A song for Winnie

Jamaica Observer:  

It was hard not to follow the anti-Apartheid struggle in South Africa during the 1980s when international pressure mounted for an end to racial oppression in that country. Carlene Davis found a heroine in Winnie Mandela.

In 1987, Davis recorded Winnie Mandela, a tribute to the feisty freedom fighter who died in Johannesburg yesterday, at age 81.

In an interview with the Jamaica Observer, Davis said the song was written and produced by her husband Tommy Cowan. He was inspired to write a tribute to Winnie Mandela after reading a biography about her and the relentless fight she led to get her husband, Nelson, freed from prison.
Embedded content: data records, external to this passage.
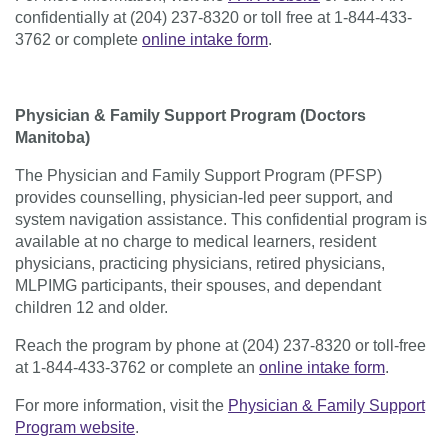
confidentially at (204) 237-8320 or toll free at 1-844-433-
3762
or complete
online intake form
.
Physician & Family Support Program (Doctors
Manitoba)
The Physician and Family Support Program (PFSP)
provides counselling, physician-led peer support, and
system navigation assistance. This confidential program is
available at no charge to medical learners, resident
physicians, practicing physicians, retired physicians,
MLPIMG participants, their spouses, and dependant
children 12 and older.
Reach the program by phone at (204) 237-8320 or toll-free
at 1-844-433-3762 or complete an
online intake form
.
For more information, visit the
Physician & Family Support
Program website
.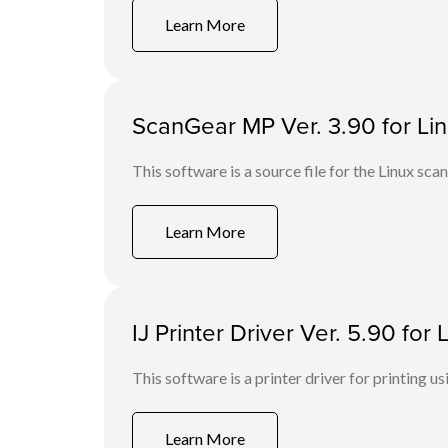
Learn More
ScanGear MP Ver. 3.90 for Linu
This software is a source file for the Linux scan
Learn More
IJ Printer Driver Ver. 5.90 fo
This software is a printer driver for printing us
Learn More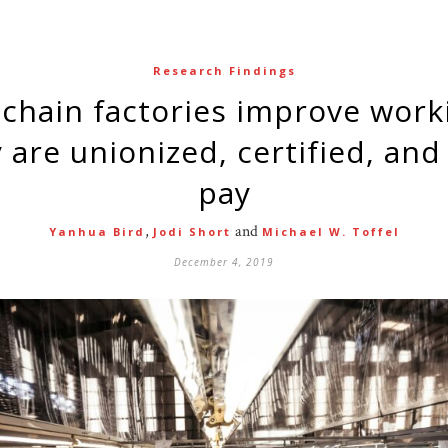
Research Findings
are unionized, certified, and 
pay
,
and
Yanhua Bird
Jodi Short
Michael W. Toffel
December 4, 2019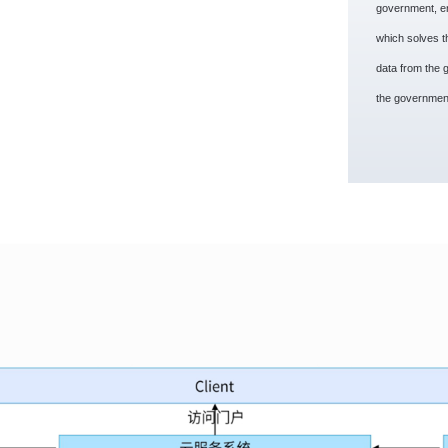
government, en
which solves the
data from the 
the government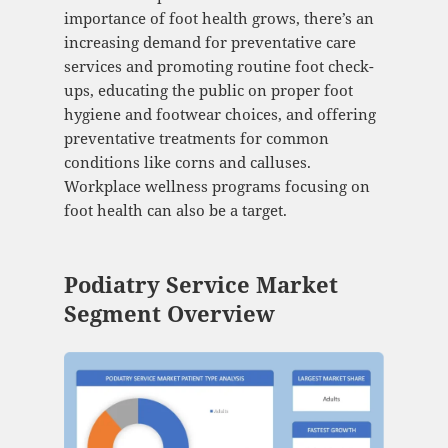
importance of foot health grows, there’s an
increasing demand for preventative care
services and promoting routine foot check-
ups, educating the public on proper foot
hygiene and footwear choices, and offering
preventative treatments for common
conditions like corns and calluses.
Workplace wellness programs focusing on
foot health can also be a target.
Podiatry Service Market
Segment Overview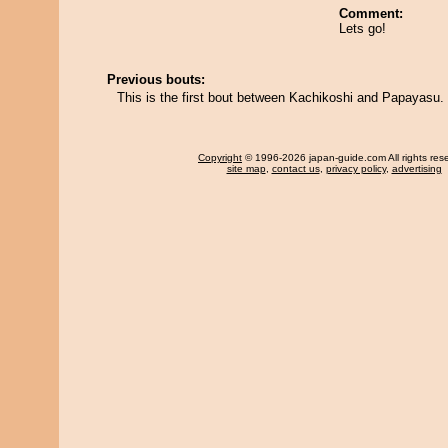
Comment:
Lets go!
Previous bouts:
This is the first bout between Kachikoshi and Papayasu.
Copyright
© 1996-2026 japan-guide.com All rights res
site map
,
contact us
,
privacy policy
,
advertising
“He (Cowan) returned from the United States and brought home a book entitled Part of My Soul Went With Him by Mary Benson. It didn’t take me long to finish reading the book. It was all about the struggle of Winnie Mandela in her fight against the injustices she faced in Apartheid South Africa,” Davis recalled. “Prior to that, I knew very little about her struggle except for the constant TV news items of protest and much unrest in South Africa. After reading that book I was moved to record the song.”

Cowan assembled a strong side of musicians to record Winnie Mandela. On keyboards was Winston Wright, Hopeton Hibbert (bass), Michael Irving (guitar), Dean Fraser (saxophone) and Carl Ayton on drums. Davis and Annicia Banks provided harmony vocals.

Winnie Mandela is on Davis’ album, Taking Control, released in 1987 by VP Records.

Davis met the Mandelas when they visited Jamaica in July 1991 for one day at the invitation of Jamaica’s government. Nelson Mandela was released from prison after 27 years in 1990, prompting her to release the song, Welcome, home, Mr Mandela.

“I was invited to a special official gathering led by Portia Simpson, Babsy Grange and Beverley Manley and members from the Bureau of Women’s Affairs. It was at that meeting I presented her (Winnie) a copy of the song and she told us that the music from Jamaica motivated them to keep believing in the fight for freedom,” Davis recalled.

Nelson and Winnie Mandela divorced in 1996. South Africa’s first black president, he died in 2013.